**DIRECTIONS:**
Search the records for the word "München" and copy each line in which it appears.

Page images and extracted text
* * * * * * *
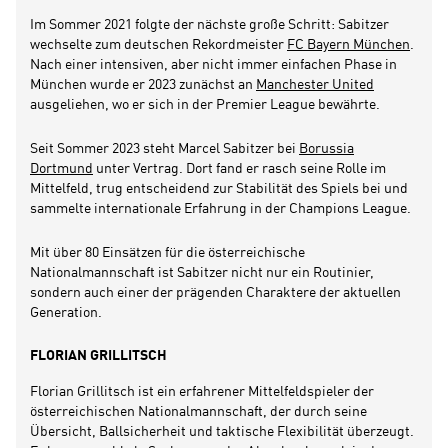
Im Sommer 2021 folgte der nächste große Schritt: Sabitzer
wechselte zum deutschen Rekordmeister
FC Bayern München
.
Nach einer intensiven, aber nicht immer einfachen Phase in
München wurde er 2023 zunächst an
Manchester United
ausgeliehen, wo er sich in der Premier League bewährte.
Seit Sommer 2023 steht Marcel Sabitzer bei
Borussia
Dortmund
unter Vertrag. Dort fand er rasch seine Rolle im
Mittelfeld, trug entscheidend zur Stabilität des Spiels bei und
sammelte internationale Erfahrung in der Champions League.
Mit über 80 Einsätzen für die österreichische
Nationalmannschaft ist Sabitzer nicht nur ein Routinier,
sondern auch einer der prägenden Charaktere der aktuellen
Generation.
FLORIAN GRILLITSCH
Florian Grillitsch ist ein erfahrener Mittelfeldspieler der
österreichischen Nationalmannschaft, der durch seine
Übersicht, Ballsicherheit und taktische Flexibilität überzeugt.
* * * * * * *
**COMPLETED TASK:**
FC Bayern München
München wurde er 2023 zunächst an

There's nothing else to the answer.